In the clinical application of preimplantation genetic diagnosis (PGD), the efficiency of the fluorescence in-situ hybridization (FISH) technique is high and the sex of an embryo can be unequivocally determined when two X-chromosome signals. Y-chromosome signal or one X-chromosome and one Y-chromosome signal are detected. Furthermore, multicolor FISH with probes for chromosomes X, Y and one or more autosomes has the additional advantage that it can detect simultaneously the sex, ploidy status and numerical abnormalities of the investigated chromosomes. The application of FISH to human embryos has led to the discovery that chromosomal mosaicism is common at the cleavage stage of arrested and/or abnormally developing embryos as well as in normally developing embryos. We report here a case of a couple that wanted to selectively have a male pregnancy. They wished to combine the treatment with PGD so as to have only male embryos implanted. They have two normal female children and no history of clinically documented pregnancy losses. PGD studies on 6–8 cell embryos were done in two different cycles, with the X and Y-specific probes, using standard FISH procedures. In the first round all 3 embryos, resulting from routine insemination exhibited two X-chromosome signals, consistent with a female complement. Thus no implantation was done. In the second cycle, all 4 embryos, resulting from ICSI, were either normal female or showed a triploid XXY complement. Thus no normal male embryo was identified.
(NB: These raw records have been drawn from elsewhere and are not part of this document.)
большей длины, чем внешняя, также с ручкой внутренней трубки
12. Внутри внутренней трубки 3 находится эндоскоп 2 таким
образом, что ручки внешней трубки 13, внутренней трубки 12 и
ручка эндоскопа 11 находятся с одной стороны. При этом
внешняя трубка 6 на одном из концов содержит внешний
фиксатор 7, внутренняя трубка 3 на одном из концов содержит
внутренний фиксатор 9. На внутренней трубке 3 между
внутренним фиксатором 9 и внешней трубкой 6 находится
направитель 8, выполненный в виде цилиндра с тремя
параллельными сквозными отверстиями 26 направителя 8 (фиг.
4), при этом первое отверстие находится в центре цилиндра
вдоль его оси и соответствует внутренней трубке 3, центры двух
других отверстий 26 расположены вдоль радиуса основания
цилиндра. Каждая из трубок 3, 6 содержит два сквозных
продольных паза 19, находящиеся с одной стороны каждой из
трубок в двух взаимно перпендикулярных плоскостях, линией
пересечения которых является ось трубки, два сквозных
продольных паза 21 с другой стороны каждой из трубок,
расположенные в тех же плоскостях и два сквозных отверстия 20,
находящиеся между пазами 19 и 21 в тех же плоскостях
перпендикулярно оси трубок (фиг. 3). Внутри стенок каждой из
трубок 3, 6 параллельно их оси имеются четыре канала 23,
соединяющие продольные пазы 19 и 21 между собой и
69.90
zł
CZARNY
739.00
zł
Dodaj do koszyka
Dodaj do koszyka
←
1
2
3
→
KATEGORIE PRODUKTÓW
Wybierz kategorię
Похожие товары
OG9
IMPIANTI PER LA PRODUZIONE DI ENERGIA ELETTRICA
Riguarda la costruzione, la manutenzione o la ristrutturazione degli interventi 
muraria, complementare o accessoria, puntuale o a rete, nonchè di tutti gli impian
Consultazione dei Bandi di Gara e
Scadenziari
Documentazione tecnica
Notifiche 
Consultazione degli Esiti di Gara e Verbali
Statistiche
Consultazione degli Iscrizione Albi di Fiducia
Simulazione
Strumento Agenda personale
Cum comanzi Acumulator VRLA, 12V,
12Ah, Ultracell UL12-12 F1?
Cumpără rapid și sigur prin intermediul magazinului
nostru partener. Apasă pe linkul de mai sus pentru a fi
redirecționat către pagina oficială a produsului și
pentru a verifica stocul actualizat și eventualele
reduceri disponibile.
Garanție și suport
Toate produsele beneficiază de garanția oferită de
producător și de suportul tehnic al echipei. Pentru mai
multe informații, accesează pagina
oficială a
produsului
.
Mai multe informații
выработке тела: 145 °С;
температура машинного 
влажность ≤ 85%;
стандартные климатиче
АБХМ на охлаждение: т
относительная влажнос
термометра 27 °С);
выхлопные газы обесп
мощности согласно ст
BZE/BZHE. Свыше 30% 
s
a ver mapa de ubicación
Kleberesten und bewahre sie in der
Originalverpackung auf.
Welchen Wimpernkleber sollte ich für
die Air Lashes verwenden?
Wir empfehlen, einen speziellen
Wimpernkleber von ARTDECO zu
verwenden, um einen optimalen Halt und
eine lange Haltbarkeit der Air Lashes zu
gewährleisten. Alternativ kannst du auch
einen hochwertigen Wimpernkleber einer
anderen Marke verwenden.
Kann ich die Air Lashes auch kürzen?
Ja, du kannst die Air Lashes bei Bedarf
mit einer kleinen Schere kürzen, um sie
The sex ratio of sperm from a semen sample is currently in progress. It is well known that there are families with a skewed proportion of male-to-female offspring. The reason for the preponderance of female embryos may be due to such a skewing in the male partner, or a higher incidence of non-disjunction in the Y-bearing sperm. Thus in families with children with only either sons or daughters, it is possible that an alteration in the embryo sex ratio might be explained by the preferential binding of Y-bearing sperm to the oocyte, an oocyte-related “discouragement” of binding of X-bearing sperm, or a postfertilization event like triploidy that is lethal.